Re: question about IRI spec from Martin Duerst on 2006-01-05 (www-international@w3.org from January to March 2006)

From: Martin Duerst <duerst@it.aoyama.ac.jp>
Date: Thu, 05 Jan 2006 11:39:33 +0900
To: Jeremy Carroll <jjc@hpl.hp.com>, "www-international@w3.org" <www-international@w3.org>
Cc: public-iri@w3.org
Message-Id: <6.0.0.20.2.20060105104712.075d1710@localhost>
Hello Jeremy,

[Cross-posting the IRI mailing list.]

At 20:53 06/01/04, Jeremy Carroll wrote:
 >
 >
 >I am implementing RFC 3987.
 >(BSD style license, Java, part of Jena semantic web framework, motivated 
by SPARQL dependency on RFC 3987)
 >
 >Two parts I would like advice with are the following:
 >
 >http://www.apps.ietf.org/rfc/rfc3987.html#sec-7.5

Please note that Section 7 as a whole is entitled
URI/IRI Processing Guidelines (informative), and although it contains words
such as 'should' and 'recommended', these are not upper-cased, and therefore
not RFC 2119. For the next version of the spec, we may want to think about
changing the language so that these words aren't used anymore.

Another caveat is that subsection 7.5 is talking about IRI creation.
It is important that, e.g. in a Java context, this isn't confused with
the creation of an object of an IRI class.

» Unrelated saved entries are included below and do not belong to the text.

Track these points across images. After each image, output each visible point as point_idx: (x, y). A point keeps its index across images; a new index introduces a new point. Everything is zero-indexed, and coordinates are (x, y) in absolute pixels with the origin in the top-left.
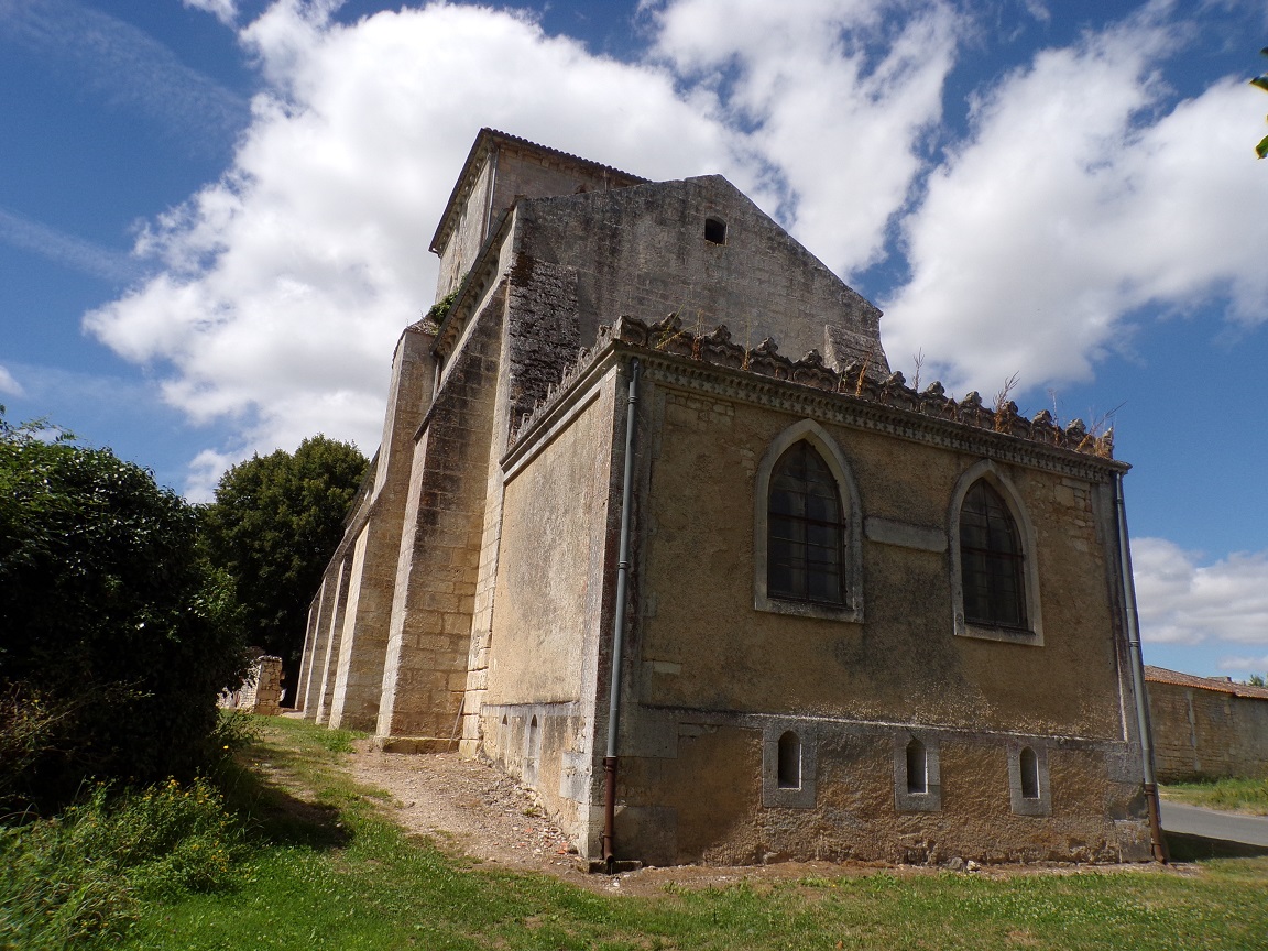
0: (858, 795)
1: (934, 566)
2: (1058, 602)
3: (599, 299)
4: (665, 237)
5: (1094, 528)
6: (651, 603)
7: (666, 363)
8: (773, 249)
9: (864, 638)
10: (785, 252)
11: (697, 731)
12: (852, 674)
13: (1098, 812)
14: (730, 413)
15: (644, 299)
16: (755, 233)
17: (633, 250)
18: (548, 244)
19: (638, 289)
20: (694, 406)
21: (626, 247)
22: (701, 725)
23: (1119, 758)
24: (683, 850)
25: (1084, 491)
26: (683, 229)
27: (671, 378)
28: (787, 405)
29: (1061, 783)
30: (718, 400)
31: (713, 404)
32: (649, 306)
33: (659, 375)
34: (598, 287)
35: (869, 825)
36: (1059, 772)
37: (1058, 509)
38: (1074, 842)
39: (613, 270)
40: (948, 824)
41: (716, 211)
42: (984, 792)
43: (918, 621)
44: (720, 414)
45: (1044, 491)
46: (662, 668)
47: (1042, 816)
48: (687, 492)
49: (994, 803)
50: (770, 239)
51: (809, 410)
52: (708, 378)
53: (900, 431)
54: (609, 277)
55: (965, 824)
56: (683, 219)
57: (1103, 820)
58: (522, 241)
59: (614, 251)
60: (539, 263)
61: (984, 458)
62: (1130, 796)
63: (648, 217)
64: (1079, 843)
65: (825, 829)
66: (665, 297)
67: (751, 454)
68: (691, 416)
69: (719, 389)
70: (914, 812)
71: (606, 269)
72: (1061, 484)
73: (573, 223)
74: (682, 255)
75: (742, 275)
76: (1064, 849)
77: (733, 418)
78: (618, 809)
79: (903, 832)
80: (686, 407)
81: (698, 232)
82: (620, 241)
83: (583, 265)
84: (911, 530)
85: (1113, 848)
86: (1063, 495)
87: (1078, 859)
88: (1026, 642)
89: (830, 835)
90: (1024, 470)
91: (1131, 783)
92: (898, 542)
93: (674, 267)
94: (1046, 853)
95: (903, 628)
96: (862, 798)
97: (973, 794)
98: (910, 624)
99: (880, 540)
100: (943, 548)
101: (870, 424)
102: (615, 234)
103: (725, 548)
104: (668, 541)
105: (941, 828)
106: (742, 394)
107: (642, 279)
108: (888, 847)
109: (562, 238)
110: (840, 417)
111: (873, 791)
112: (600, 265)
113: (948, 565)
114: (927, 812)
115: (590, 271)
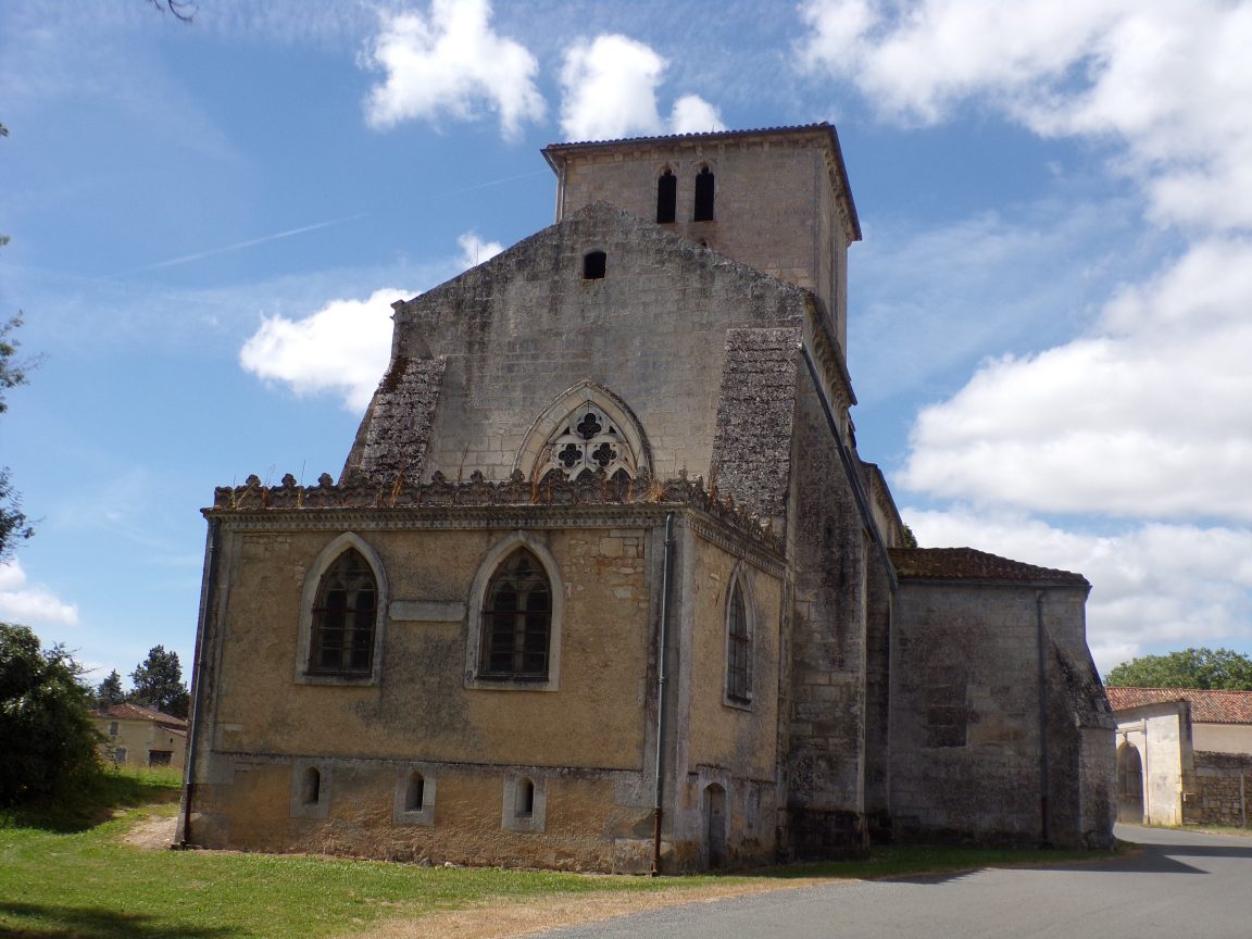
0: (362, 812)
1: (452, 633)
2: (584, 650)
3: (469, 380)
4: (537, 292)
5: (643, 572)
6: (224, 685)
7: (237, 516)
8: (662, 263)
9: (382, 697)
10: (678, 260)
11: (248, 768)
12: (368, 725)
13: (595, 830)
14: (289, 541)
15: (513, 365)
16: (641, 251)
17: (504, 318)
18: (422, 340)
19: (508, 356)
20: (262, 541)
21: (496, 317)
22: (251, 764)
23: (631, 786)
24: (232, 842)
25: (637, 538)
26: (556, 278)
27: (242, 526)
28: (328, 525)
29: (558, 807)
30: (280, 533)
31: (277, 536)
32: (518, 371)
33: (234, 526)
34: (468, 368)
35: (369, 833)
36: (559, 797)
37: (602, 561)
38: (561, 854)
39: (483, 344)
40: (438, 835)
41: (595, 243)
42: (476, 812)
43: (433, 680)
44: (282, 543)
45: (586, 547)
46: (229, 728)
47: (533, 832)
48: (253, 606)
49: (485, 821)
50: (659, 251)
51: (346, 525)
52: (269, 519)
53: (428, 524)
54: (479, 354)
55: (454, 835)
56: (557, 266)
57: (600, 838)
58: (399, 345)
59: (484, 326)
60: (411, 362)
61: (516, 530)
62: (638, 819)
63: (520, 277)
64: (569, 856)
65: (333, 834)
66: (535, 357)
67: (302, 569)
68: (260, 550)
69: (276, 526)
70: (410, 825)
71: (477, 347)
72: (609, 537)
73: (445, 311)
74: (554, 305)
75: (624, 305)
76: (551, 859)
77: (290, 544)
78: (195, 816)
79: (396, 839)
80: (258, 543)
81: (574, 274)
82: (490, 313)
83: (454, 351)
84: (430, 606)
85: (606, 862)
86: (608, 547)
87: (566, 868)
88: (538, 689)
89: (337, 838)
90: (563, 531)
91: (642, 807)
92: (416, 618)
93: (546, 319)
94: (530, 862)
95: (418, 687)
96: (366, 814)
97: (466, 813)
98: (424, 683)
99: (400, 618)
100: (461, 617)
101: (400, 525)
102: (485, 307)
103: (277, 641)
104: (238, 642)
105: (430, 838)
106: (293, 526)
107: (511, 346)
108: (381, 848)
109: (435, 330)
110: (373, 525)
111: (377, 809)
112: (470, 345)
113: (465, 631)
114: (420, 826)
115: (461, 354)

Most of these objects will
be created from pre-existing IRIs, to which these considerations don't
apply directly (there may still be rather similar security considerations
that may apply).

 >A: single script
 >[[
 >To avoid such cases, only IRIs should be created where all the characters 
in a single component are used together in a given language. This usually 
means that all of these characters will be from the same script, but there 
are languages that mix characters from different scripts (such as Japanese).
 >]]
 >
 >On A, could someone articulate that in an automatable fashion please.
 >e.g. use such and such a table from unicode.org, and for each IRI 
component map each character to its script code, and then the component is 
OK if the set of script codes used is either a singleton set, or the set { 
hiragana, kanji, katakana } or { ... }.

John Cowan, in 
http://lists.w3.org/Archives/Public/www-international/2006JanMar/0003.html,
already gave a pointer to http://www.unicode.org/Public/UNIDATA/Scripts.txt
as well as some more language examples. Please also have a look through
http://www.unicode.org/reports/tr36/ (Unicode Security Considerations) and
http://www.unicode.org/reports/tr39/tr39-1.html (Unicode Security Mechanisms,
proposed draft). Although creation (you try to create an IRI that survives
well) is different from security (others try to avoid IRIs that may make them
believe they are something different than they are), the actual data/algorithms
needed for detection are very close.


 >B: NKFC
 >[[
 >Although there may be exceptions, newly created resource names should 
generally be in NFKC [UTR15] (which means that they are also in NFC).
 >]]
 >
 >For B, my code does an initial pass of the characters in each component, 
looking for problematic characters e.g. "--" in the host, or "/./" in the 
path. If it finds such problematic characters it may trigger more expensive 
processing (e.g. IDNA syntax checking). What are the characters I should be 
looking for in the component? i.e. please suggest a set of characters is 
such that if none of these characters is in the IRI then it is necessarily 
in NKFC? An example would be the set [^\x20-\x7F] which would at least 
allow me to avoid NKFC checking for URIs. Again I am expecting an answer in 
terms of some table from unicode.org. e.g. if each character is neither a 
compatibility character nor a composing character then the component is in NKFC.

Bjoern already pointed to
http://lists.w3.org/Archives/Public/www-international/2006JanMar/0002.html.
Why do you want to avoid NKFC checking? Ideally, you would use an NKFC
checking implementation that did a quick first pass internally, wouldn't you?

 >Given the weak language in both these assertions, violations would  by 
default produce warnings.

I think getting your API right in this respect is probably the most
challenging. Contrary to end-user software, you have to rely on the
API user to do the right thing with the warning. This requires quite
a bit of knowledge to not make wrong decisions (e.g. just turning
all warnings into errors, or just ignoring all warnings)
that will hurt users.

 >(I suspect I will send further messages about bidi)

Please do!     Regards,    Martin.
Received on Thursday, 5 January 2006 04:53:11 UTC